*Assignment A*.
Rewrite the records from their first line through the line with "Reading left to right, read", swapping "greatest" for "highest" and keeping everything else the same.

*Extract provided*.
◇ ◇ ◇ ◇
Americans' support for these proposals and candidates seems at odds with their low levels of trust in government, a gap dubbed the "government-citizen disconnect" by Cornell professor Suzanne Mettler. Here, again, is where conservatives' long-term investment in framing a narrative has clearly been rewarded. The shutdown, though, could even be a wake-up call to many conservative, rural voters—those historically most hostile to government—who rely on it disproportionately, and suffer in its absence.
In truth, of course, America has a noble history of government activism, from building this nation's financial and physical infrastructure to creating Social Security and cutting poverty in half with the New Deal and the Great Society. Progressives should reach back to this history to move forward. As Franklin Roosevelt noted, our nation's early settlers regarded government "as their greatest single instrument of cooperative self-help" and "an indispensable instrument of their daily lives."
◇ ◇ ◇ ◇
*Records shown*.

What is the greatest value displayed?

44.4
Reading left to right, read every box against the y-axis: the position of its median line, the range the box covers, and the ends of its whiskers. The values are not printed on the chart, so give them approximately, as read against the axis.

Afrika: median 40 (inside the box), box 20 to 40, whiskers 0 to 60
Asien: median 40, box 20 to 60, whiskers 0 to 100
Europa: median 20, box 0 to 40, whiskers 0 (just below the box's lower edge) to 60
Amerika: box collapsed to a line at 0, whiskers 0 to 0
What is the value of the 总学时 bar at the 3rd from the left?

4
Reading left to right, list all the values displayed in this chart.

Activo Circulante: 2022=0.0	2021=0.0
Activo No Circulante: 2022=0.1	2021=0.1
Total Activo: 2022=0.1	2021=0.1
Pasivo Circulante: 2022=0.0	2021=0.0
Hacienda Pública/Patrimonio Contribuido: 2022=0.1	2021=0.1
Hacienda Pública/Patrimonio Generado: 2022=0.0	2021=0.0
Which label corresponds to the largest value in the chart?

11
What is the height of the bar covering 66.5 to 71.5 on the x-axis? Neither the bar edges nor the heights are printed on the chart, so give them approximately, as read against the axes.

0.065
◇ ◇ ◇ ◇
*Assignment B*.
From the passage on government activism, copy word for word the part starting with "Americans' support for" and going on through "in its absence.".

*Reply A*.
What is the highest value displayed?

44.4
Reading left to right, read every box against the y-axis: the position of its median line, the range the box covers, and the ends of its whiskers. The values are not printed on the chart, so give them approximately, as read against the axis.

*Reply B*.
Americans' support for these proposals and candidates seems at odds with their low levels of trust in government, a gap dubbed the "government-citizen disconnect" by Cornell professor Suzanne Mettler. Here, again, is where conservatives' long-term investment in framing a narrative has clearly been rewarded. The shutdown, though, could even be a wake-up call to many conservative, rural voters—those historically most hostile to government—who rely on it disproportionately, and suffer in its absence.